Christian education needs to be life giving not consumer oriented. Building bigger and better programs for our children and youth only enables parents to abdicate the spiritual development of their children to others. As it is, many adults drop off the kids to hang out at Starbucks or sit in the car and read the NY Times. Why give them the opportunity to drop them off at a location separate from the worshipping community with teachers who may see this as an occupation for pay instead of a vocational calling?
In an ideal world, we wouldn’t be concerned about how many children or teachers we have enrolled in our Sunday school program. Together we will come to be fed and nurtured in worship and education so that we can go out in the world as Jesus’ disciples with the joy we have experienced in community.
I welcome the conversation. Join in!
For a related article, read “Not Your Grandmother’s Sunday School.”
2 thoughts on “Should There Be Collective Sunday Schools?”
I agree with many of your comments, for example, the value of spiritual development imparted by parents, multi-generational learning, (true) inclusion of children in worship.
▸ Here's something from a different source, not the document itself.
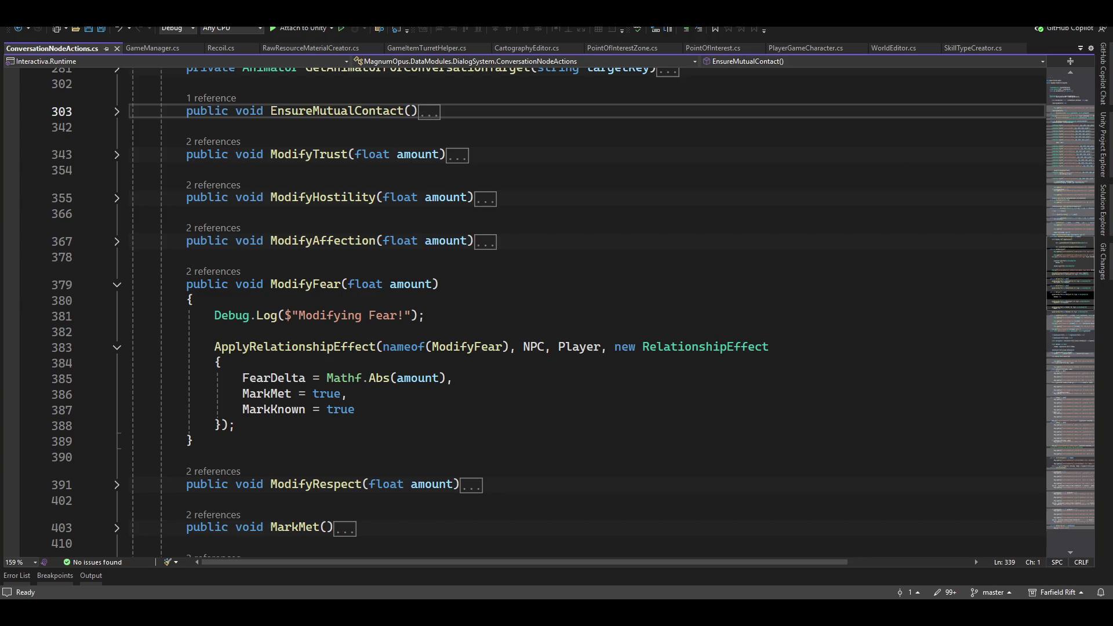
scroll(204, 128, "up", 3)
But most churches are not seeing to any of this, or they give lip service, but do not have the resources to bring about what we all agree would be ideal. I personally would like nothing better than to replicate the church experience I had as a child, but in today’s world, it’s practically an impossibility.
In the comments I’ve read on blogs about my article, no one has mentioned the major point I wanted to make (and perhaps I didn’t make it strongly enough). I refer to the fact that in most churches, the children’s program is structured to accommodate adult convenience instead of children’s needs. As a result, children are not getting what we all agree would be of benefit.
Friends of mine, having sought long and hard for a good Sunday school program for their 5-year-old, shared with me their thought that most of New York City’s programs are “anemic” (their word, not mine). Many teachers are well intentioned, but few are trained to provide an environment that is spiritually enriching. Many do not have good classroom management skills (crucial in today’s world, where parents have trouble setting bounds).
In response to comments about the undesirability of paying teachers, there is no reason to believe that teachers would take on the job merely for the money. Financial compensation in the church world is rarely of a level to attract those interested in money. By skillful interviewing, the Sunday school director could easily make a determination as to the sincerity and qualfications of a candidate. And potential teachers SHOULD be interviewed. Desire to handle a task does not constitute qualification to do so.
I could say more, but will stop for now. Thank you for bringing to my ideas to the attention of so many.